Come clean and be counted

Patient consent is a valuable human right, and it should be extended to cover hospital closures, says David Seedhouse

Before Susan has her operation she has to sign a form declaring that she understands the nature of the proposed treatment, and that she consents to it. Her signature on the form offers some legal protection to her doctors if things go wrong as a result of surgery. But consent is much more than a legal requirement, it is a major moral principle.

Although the British people do not have the benefit of a Bill of Rights certain principles are widely held. In healthcare there is a particularly strong belief that informed consent is almost always necessary before anything is done to a person. We are rightly terrified by the prospect of forcible treatment. We deliberate carefully, and often publicly, before endorsing — or refusing — sterilisation of the seriously mentally handicapped, or brain surgery on those with devastating mental problems.

To give an informed consent to surgery, not only must Susan sign a consent form but her consent must be real. Susan must know what the operation is for, what will take place during it, what the risks are, and what the alternatives are: without understanding and choice talk of consent is meaningless.

So far so good for those who are currently keen to promote individual choice: there seems nothing objectionable about informed consent, on the contrary it appears desirable.

But the principle that consent is essential in health care interventions has not been taken nearly far enough. There is a notable inability, or reluctance, to draw out the wider conclusions that follow from the premise that informed consent is vital. This block exists not only in he minds of health ministers and their staff, but hinders healthcare planning in general. The mental block can be seen clearly by asking this question: If it is necessary that Susan understands the nature of her operation before it can be carried out, then why is her consent not sought before her local hospital decides to opt out of the NHS? In both cases decisions will be made which affect her well-being. Why must she have a say in one while she is not consulted at all about the other? And why was Susan’s consent not sought before the decision was made to close down the hospital which cared for Johnny, her mentally handicapped brother?

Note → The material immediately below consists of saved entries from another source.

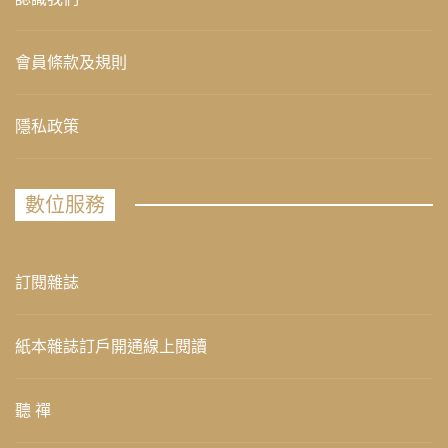
會員條款及規則
隱私政策
數位服務
訂閱雜誌
紙本雜誌訂戶開通線上閱讀
聽 禪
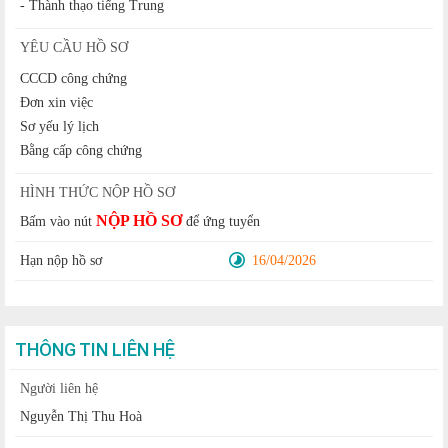
- Thành thạo tiếng Trung
YÊU CẦU HỒ SƠ
CCCD công chứng
Đơn xin việc
Sơ yếu lý lịch
Bằng cấp công chứng
HÌNH THỨC NỘP HỒ SƠ
NỘP HỒ SƠ
Bấm vào nút
để ứng tuyển
Hạn nộp hồ sơ
16/04/2026
THÔNG TIN LIÊN HỆ
Người liên hệ
Nguyễn Thị Thu Hoà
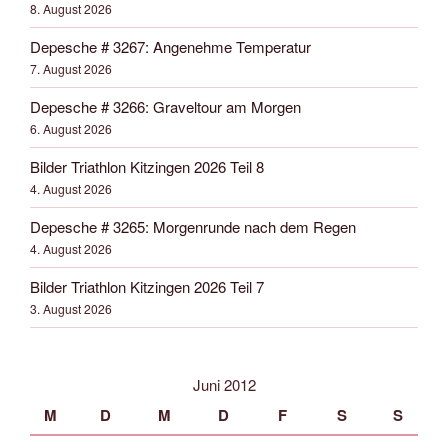
8. August 2026
Depesche # 3267: Angenehme Temperatur
7. August 2026
Depesche # 3266: Graveltour am Morgen
6. August 2026
Bilder Triathlon Kitzingen 2026 Teil 8
4. August 2026
Depesche # 3265: Morgenrunde nach dem Regen
4. August 2026
Bilder Triathlon Kitzingen 2026 Teil 7
3. August 2026
Juni 2012
M
D
M
D
F
S
S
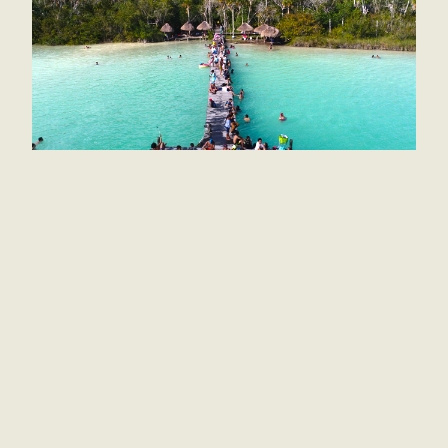
Además de Tulum otros destino de Quintana Roo
que ganaron fueron Cozumel, puerto de cruceros
líder en México y Centroamérica 2022; Isla
Mujeres, destino insular líder en México y
Centroamérica 2022; Puerto Morelos, destino líder
en turismo de aventura en México 2022 y Cancún,
destino líder de reuniones y conferencias en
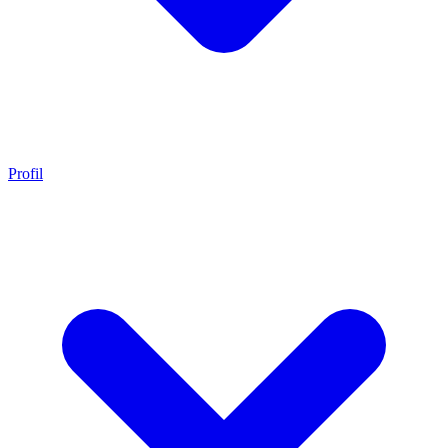
Profil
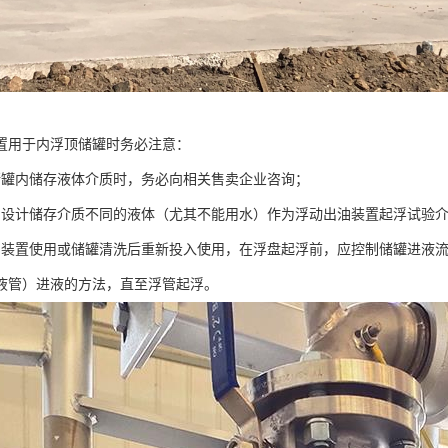
置用于内浮顶储罐时务必注意：
储罐内储存液体介质时，务必向相关售卖企业咨询；
与设计储存介质不同的液体（尤其不能用水）作为浮动出油装置起浮试验
油装置使用或储罐清洗后重新投入使用，在浮盘起浮前，应控制储罐进液流速
液管）进液的方法，直至浮管起浮。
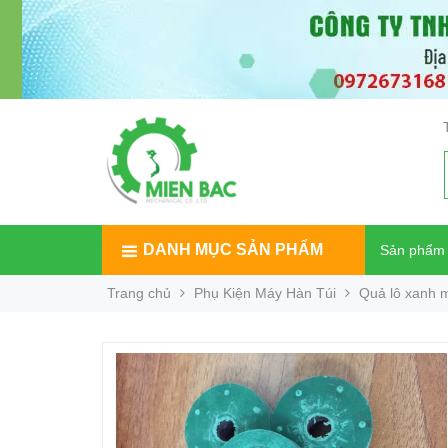
DANH MỤC SẢN PHẨM
Sản phẩm
Trang chủ
Phụ Kiện Máy Hàn Túi
Quả lô xanh m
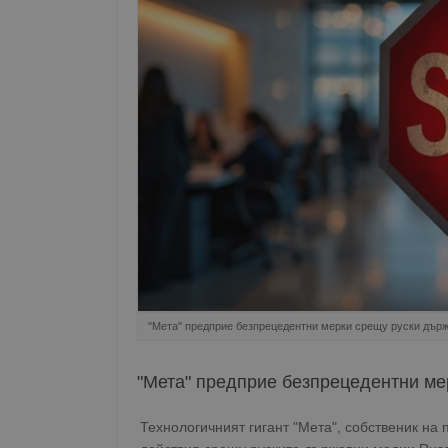
"Мета" предприе безпрецедентни мерки срещу руски дър
"Мета" предприе безпрецедентни ме
Технологичният гигант "Мета", собственик на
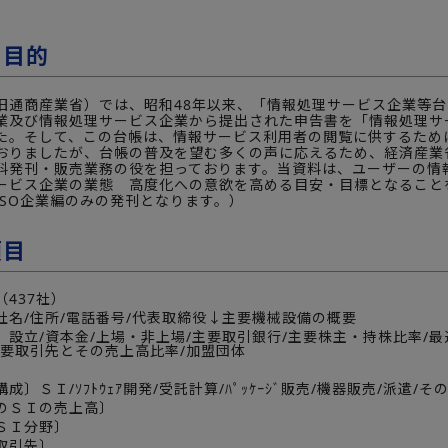
の目的
旧通商産業省）では、昭和48年以来、「情報処理サービス企業等台
業及び情報処理サービス企業から提出された申告書を「情報処理サ
た。そして、この台帳は、情報サービス利用者の閲覧に供するため
おりましたが、台帳の普及を望む多くの声に応えるため、経済産業省
料発刊・販売業務の役を担っております。当資料は、ユーザーの情
ービス企業の業態 高度化への意欲を高める目安・目標となること
/SO企業編のみの発刊となります。）
項目
437社）
社名/住所/電話番号/代表取締役↓主要機械設備の概要
】設立/資本金/上場・非上場/主要取引銀行/主要株主・持株比率/
主要取引先とその売上高比率/加盟団体
】
〕ＳＩ/ｿﾌﾄｳｪｱ開発/受託計算/ﾊﾟｯｹｰｼﾞ販売/機器販売/派遣/その他
のＳＩの売上高〕
ＳＩ分野〕
取引先〕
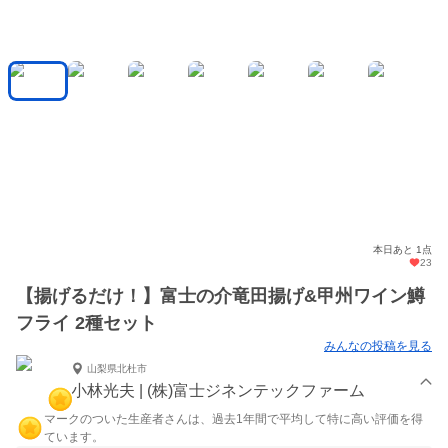
本日あと 1点
23
【揚げるだけ！】富士の介竜田揚げ&甲州ワイン鱒
フライ 2種セット
みんなの投稿を見る
山梨県北杜市
小林光夫 | (株)富士ジネンテックファーム
マークのついた生産者さんは、過去1年間で平均して特に高い評価を得
ています。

One answer is that there are always many considerations to balance: economic pressures, therapeutic possibilities, political sensitivities, regional differences — all play a part in the complex picture of health care provision. But those with power in healthcare cannot fudge forever, dancing from one transient belief to the next fashionable theory. Healthcare hasn’t just happened. Health work came into being because human beings value caring for others.

Healthcare is almost universally believed to be important. And this means that health work is not an arbitrary fashion, but most be inspired by basic principles, even if they are not perceived, and even if they are deliberately ignored. If informed consent is truly a fundamental principle of healthcare, then stated opinions based on understanding of the choices must be sought from all involved whenever decisions are made.

There is no difference in principle between a doctor deciding to go ahead with Susan’s operation and a manager deciding to shut down the ward she is to stay on. Both decisions may be critical for Susan yet she has a say in only one. Those who argue for the principle of choice in healthcare should examine their logic. If they are not prepared to accept the democratic conclusions to which they must be drawn, then will they please stand up — come clean — and be counted?